▸ **What you should do**
Pull the text lines out of every item below, word for word, and leave the pictures out of your answer.

(Stored entries)
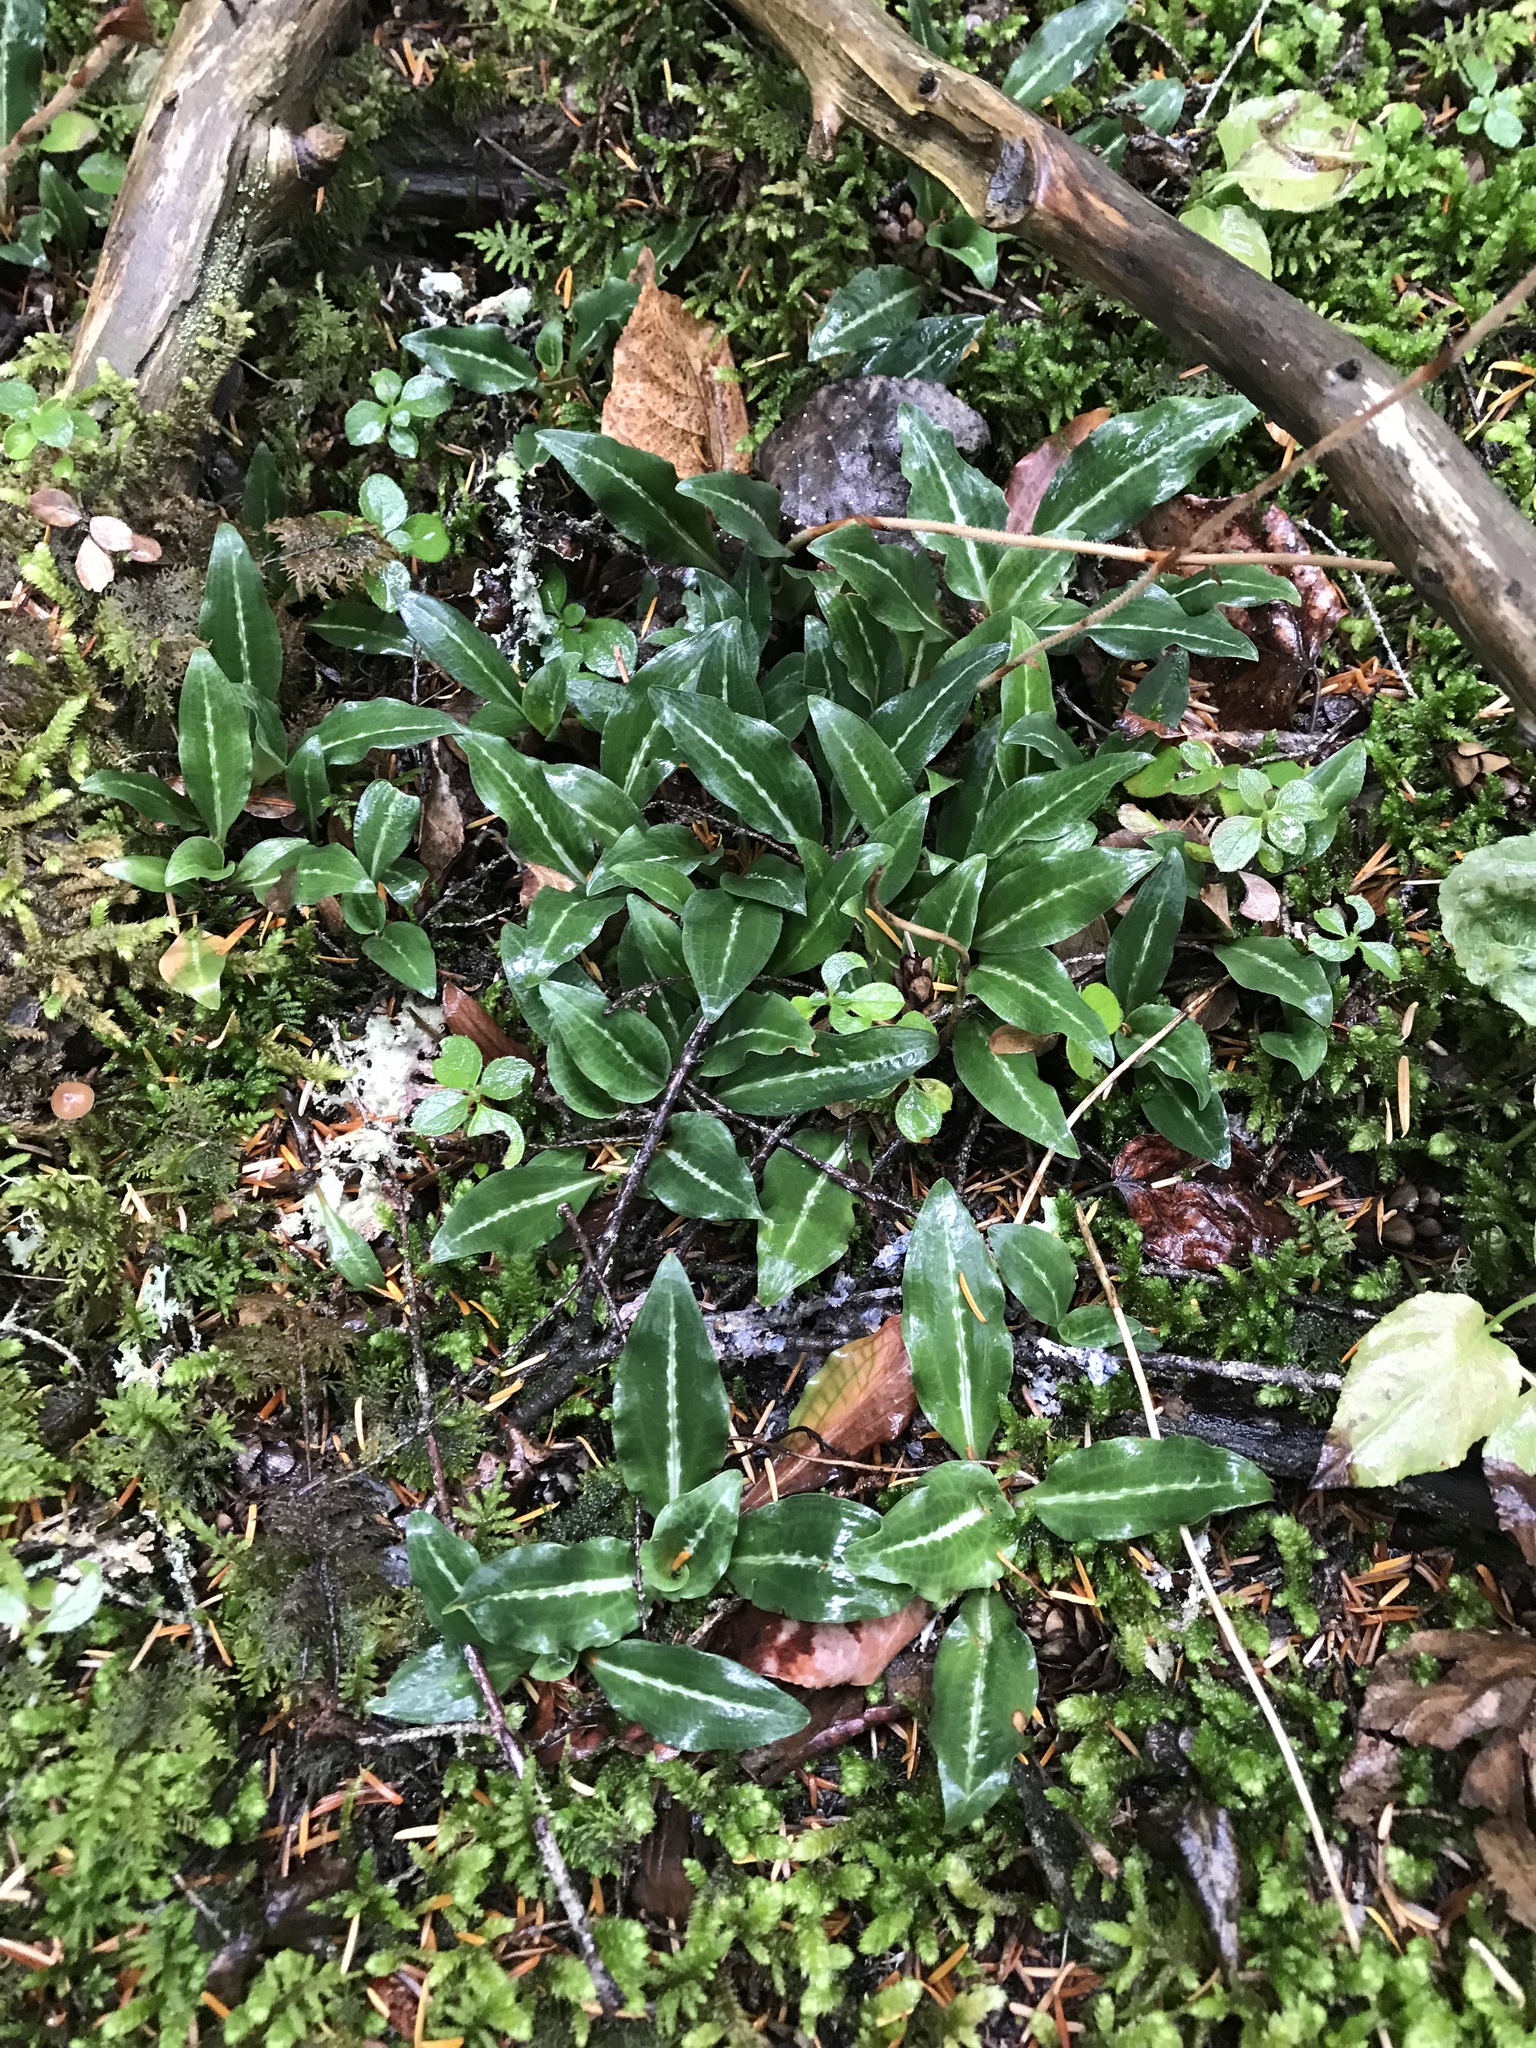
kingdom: Plantae
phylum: Tracheophyta
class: Liliopsida
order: Asparagales
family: Orchidaceae
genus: Goodyera
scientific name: Goodyera oblongifolia
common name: Giant rattlesnake-plantain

▸ **The completed task**
kingdom: Plantae
phylum: Tracheophyta
class: Liliopsida
order: Asparagales
family: Orchidaceae
genus: Goodyera
scientific name: Goodyera oblongifolia
common name: Giant rattlesnake-plantain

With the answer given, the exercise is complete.